● **Data to use**

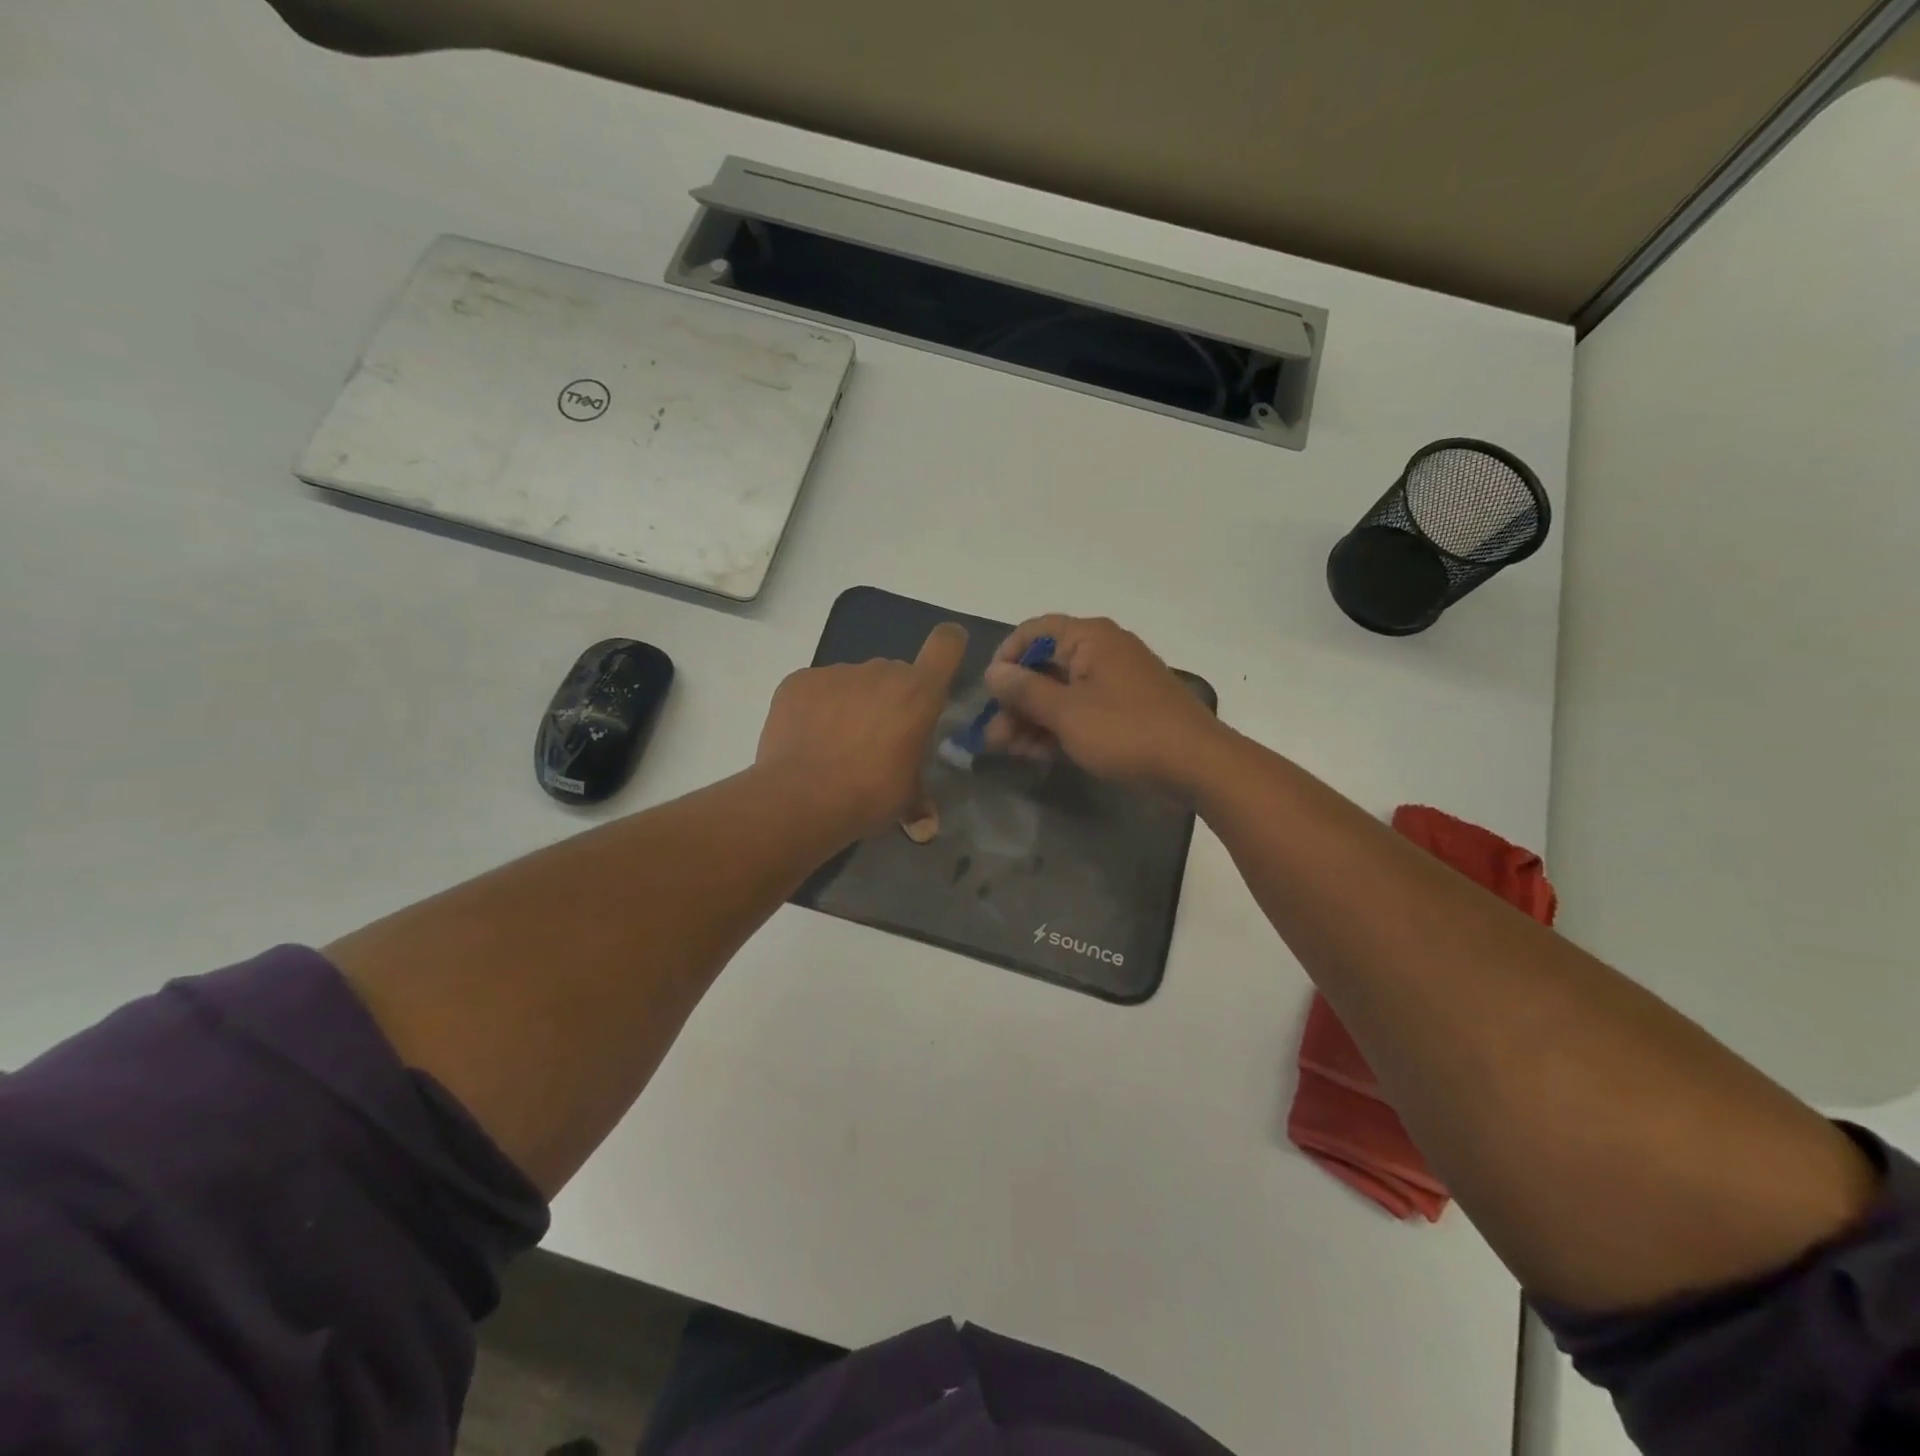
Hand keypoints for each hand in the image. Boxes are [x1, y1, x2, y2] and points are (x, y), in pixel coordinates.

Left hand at [756, 623, 967, 835]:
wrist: (802, 798)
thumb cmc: (869, 795)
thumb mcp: (905, 798)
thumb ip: (919, 799)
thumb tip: (926, 826)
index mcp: (918, 694)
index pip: (946, 644)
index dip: (948, 647)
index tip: (940, 666)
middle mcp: (881, 671)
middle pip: (894, 673)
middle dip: (889, 699)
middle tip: (876, 738)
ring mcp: (837, 672)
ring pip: (853, 682)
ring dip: (851, 704)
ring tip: (834, 744)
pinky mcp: (799, 681)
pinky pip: (816, 689)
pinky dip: (815, 708)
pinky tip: (806, 740)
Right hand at [982, 615, 1217, 785]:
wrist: (1196, 763)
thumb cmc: (1126, 731)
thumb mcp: (1066, 712)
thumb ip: (1025, 690)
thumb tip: (994, 672)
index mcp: (1089, 637)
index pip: (1034, 631)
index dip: (1006, 658)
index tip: (990, 693)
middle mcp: (1102, 650)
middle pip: (1045, 666)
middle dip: (1016, 701)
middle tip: (994, 736)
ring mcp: (1116, 681)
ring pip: (1061, 693)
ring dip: (1033, 719)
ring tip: (1012, 751)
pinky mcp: (1125, 709)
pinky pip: (1082, 710)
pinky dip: (1058, 728)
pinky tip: (1038, 754)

● **What is needed**
Every record above should reappear exactly, with the pictures gone.

● **Exercise solution**
Hand keypoints for each hand in the image. Boxes are [x1, y1, x2, y2] and points are (x, y), in pixel coordinates.

Left hand at [756, 623, 967, 835]:
wrist: (802, 798)
thumb cmc: (869, 795)
thumb mcp: (905, 798)
thumb ip: (919, 799)
thumb tip: (926, 826)
index mcp: (918, 694)
index pip: (946, 644)
index dip: (948, 647)
index tip: (940, 666)
middle mcp: (881, 671)
middle pip: (894, 673)
middle dip: (889, 699)
middle tip: (876, 738)
ring mcp: (837, 672)
ring pip: (853, 682)
ring dip: (851, 704)
ring tip: (834, 744)
pinky mcp: (799, 681)
pinky pip: (816, 689)
pinky dip: (815, 708)
pinky tip: (806, 740)
Right hand at [982, 615, 1217, 785]:
wrist: (1196, 763)
thumb cmc: (1126, 731)
thumb mcp: (1066, 712)
thumb ip: (1025, 690)
thumb tip: (994, 672)
index mcp: (1089, 637)
index pip: (1034, 631)
index dip: (1006, 658)
index tip: (990, 693)
middle mcp: (1102, 650)
middle pip: (1045, 666)
middle dip: (1016, 701)
middle tip: (994, 736)
ring mcp: (1116, 681)
ring pip: (1061, 693)
ring dip: (1033, 719)
ring tip: (1012, 751)
pinky mcp: (1125, 709)
pinky pip: (1082, 710)
pinky dip: (1058, 728)
pinky tip: (1038, 754)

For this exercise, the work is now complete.